Personally call/email/text to invite some of them to shows.

Play a free house show from time to time at an influential friends house.

Send genuine happy birthday notes.  People say that they don’t care about their birthday.  They’re lying to you.

Has someone showed up to your last 5-10 shows in a row?  Give them a FREE merch pack that includes everything on your merch table.  It will come back to you TEN FOLD.  I promise.

You get the point I’m sure.

Basically, forget all the “Street Team” mumbo jumbo… your friends ARE YOUR street team.  And they’re way more rock solid than any half witted crappy attempt to build one online through half-a** reward methods.

4.  Build Your EMAIL List

Guess what?  In a study that paired up Facebook, Myspace, Twitter, and Email, It was found that people still share and view content via EMAIL more than any other medium (eMarketer.com).

What does that mean?  It means you need to get a band mailing list and you need to do everything you can to fill it with relevant email addresses at every chance you get.
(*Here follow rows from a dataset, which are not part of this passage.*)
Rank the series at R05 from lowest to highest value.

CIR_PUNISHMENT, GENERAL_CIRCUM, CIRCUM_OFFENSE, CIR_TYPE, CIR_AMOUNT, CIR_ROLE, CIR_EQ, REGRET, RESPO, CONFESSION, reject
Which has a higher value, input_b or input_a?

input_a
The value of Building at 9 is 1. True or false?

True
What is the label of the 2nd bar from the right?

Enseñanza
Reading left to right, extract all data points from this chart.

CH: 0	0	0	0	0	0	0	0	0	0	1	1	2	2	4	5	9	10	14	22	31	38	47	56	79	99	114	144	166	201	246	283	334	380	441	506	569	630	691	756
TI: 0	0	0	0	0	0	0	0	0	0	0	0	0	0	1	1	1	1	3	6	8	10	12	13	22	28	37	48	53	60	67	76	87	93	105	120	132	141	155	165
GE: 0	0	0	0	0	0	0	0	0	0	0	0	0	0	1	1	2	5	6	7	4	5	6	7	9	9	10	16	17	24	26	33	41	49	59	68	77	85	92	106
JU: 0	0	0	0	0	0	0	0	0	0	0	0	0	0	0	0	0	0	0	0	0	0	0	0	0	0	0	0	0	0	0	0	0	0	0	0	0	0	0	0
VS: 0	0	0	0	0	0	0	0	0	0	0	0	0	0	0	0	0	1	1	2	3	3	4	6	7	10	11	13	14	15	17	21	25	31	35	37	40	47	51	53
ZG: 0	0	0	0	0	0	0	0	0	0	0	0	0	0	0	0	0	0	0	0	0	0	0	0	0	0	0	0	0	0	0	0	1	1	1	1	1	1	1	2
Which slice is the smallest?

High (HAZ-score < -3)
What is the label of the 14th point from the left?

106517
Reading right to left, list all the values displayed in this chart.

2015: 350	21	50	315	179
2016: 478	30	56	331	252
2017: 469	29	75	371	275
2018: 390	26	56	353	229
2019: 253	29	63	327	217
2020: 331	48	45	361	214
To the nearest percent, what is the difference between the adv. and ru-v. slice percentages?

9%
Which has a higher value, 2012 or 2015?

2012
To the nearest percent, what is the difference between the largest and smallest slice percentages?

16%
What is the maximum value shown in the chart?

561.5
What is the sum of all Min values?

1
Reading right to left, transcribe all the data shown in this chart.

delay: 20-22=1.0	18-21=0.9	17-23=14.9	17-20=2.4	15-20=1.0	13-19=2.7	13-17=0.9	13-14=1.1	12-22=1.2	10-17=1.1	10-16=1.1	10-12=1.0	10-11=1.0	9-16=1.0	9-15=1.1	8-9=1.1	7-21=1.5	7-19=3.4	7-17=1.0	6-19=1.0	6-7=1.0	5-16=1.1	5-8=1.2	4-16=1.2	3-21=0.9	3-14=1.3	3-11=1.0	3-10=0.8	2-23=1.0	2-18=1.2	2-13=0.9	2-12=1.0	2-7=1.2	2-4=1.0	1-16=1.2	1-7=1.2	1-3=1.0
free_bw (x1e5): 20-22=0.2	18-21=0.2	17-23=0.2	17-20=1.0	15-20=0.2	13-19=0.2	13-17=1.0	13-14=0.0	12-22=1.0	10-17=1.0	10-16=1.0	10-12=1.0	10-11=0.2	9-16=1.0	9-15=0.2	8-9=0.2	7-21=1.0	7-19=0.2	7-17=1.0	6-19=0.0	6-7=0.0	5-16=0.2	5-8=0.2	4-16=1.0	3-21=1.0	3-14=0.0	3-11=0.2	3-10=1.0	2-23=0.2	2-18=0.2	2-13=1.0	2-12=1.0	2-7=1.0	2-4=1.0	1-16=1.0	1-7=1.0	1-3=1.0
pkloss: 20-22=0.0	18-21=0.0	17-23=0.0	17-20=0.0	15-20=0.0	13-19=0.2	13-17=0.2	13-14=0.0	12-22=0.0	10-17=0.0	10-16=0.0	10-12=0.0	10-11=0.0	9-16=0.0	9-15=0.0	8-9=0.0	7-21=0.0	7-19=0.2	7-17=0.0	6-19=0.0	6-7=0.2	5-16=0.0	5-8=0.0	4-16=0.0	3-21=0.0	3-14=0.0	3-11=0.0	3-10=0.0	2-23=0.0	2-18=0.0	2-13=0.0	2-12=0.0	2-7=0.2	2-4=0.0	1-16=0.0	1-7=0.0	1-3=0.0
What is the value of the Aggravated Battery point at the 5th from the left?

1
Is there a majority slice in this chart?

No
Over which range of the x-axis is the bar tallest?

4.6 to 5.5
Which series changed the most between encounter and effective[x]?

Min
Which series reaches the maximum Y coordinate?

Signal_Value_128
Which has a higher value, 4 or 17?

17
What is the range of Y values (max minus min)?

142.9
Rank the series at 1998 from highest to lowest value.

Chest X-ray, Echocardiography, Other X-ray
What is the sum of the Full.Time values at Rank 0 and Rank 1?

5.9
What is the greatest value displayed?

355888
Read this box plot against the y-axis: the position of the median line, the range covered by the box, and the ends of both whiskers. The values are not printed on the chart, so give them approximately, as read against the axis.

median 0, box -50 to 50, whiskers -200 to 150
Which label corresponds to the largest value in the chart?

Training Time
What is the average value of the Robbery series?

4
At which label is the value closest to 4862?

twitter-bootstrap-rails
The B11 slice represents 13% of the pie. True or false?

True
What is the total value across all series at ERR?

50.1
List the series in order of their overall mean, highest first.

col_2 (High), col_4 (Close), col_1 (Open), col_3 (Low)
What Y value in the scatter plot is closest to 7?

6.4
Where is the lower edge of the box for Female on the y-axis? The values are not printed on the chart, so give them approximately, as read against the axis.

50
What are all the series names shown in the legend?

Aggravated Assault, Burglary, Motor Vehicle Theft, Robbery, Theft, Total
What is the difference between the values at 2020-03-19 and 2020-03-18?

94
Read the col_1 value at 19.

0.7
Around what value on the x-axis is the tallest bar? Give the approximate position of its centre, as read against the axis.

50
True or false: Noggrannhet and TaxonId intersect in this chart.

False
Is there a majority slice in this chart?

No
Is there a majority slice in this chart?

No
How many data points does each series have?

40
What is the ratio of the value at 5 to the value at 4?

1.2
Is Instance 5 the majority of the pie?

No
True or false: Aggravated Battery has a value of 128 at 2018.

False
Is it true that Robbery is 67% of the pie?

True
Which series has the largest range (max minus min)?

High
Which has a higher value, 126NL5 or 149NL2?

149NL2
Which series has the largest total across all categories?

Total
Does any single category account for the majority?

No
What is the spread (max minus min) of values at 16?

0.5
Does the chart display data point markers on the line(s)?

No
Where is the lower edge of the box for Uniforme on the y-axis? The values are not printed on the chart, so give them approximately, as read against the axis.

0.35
It means that the people who have signed up should only hear from you 1-2 a month.

Send one “Monthly Update” with plenty of new content like free acoustic demos, live tracks, photos, blog, overall show calendar and another “Market Specific” update to the people in the area you are about to visit for a show.

I’m dead serious when I say 1-2 of these a month only.  The exception to this rule is if you set up a list of people that opt-in for more frequent mailings.

5.  Help Cultivate the Local Scene

I know you want more “fans” than the next guy.  I know you look at other bands Myspace plays and think “Ha, I had more plays today…”

Some healthy competition is totally fine.  In fact, I guess competition all around is fine, but we all benefit when it is done in the spirit of competition rather than just selfishly trying to be the best.

So help out the next guy.  If we all do that then everyone wins.

  1. Share your venue contacts with bands in need
  2. Play multi-band bills and PROMOTE THE SHOW not just your time slot
  3. Show trade with out of town bands and bring them to Chillicothe
  4. Throw a festival with mostly local acts
  5. Start an artist collective and pool money to help each other record and promote

The list can go on and on.  Basically, the more active the Chillicothe music scene is – then the more people are going to be actively attending your shows and shouting your praises.  Plus, you know…there is that whole karma thing.

Alrighty…that’s basically it.  Sure, there is still a ton of other things you can do to build fans.  But these are the roots to the whole shebang.

I promise you, follow #1-#5 and you’ll at least be playing packed shows in your hometown in the next couple of years, if not sooner.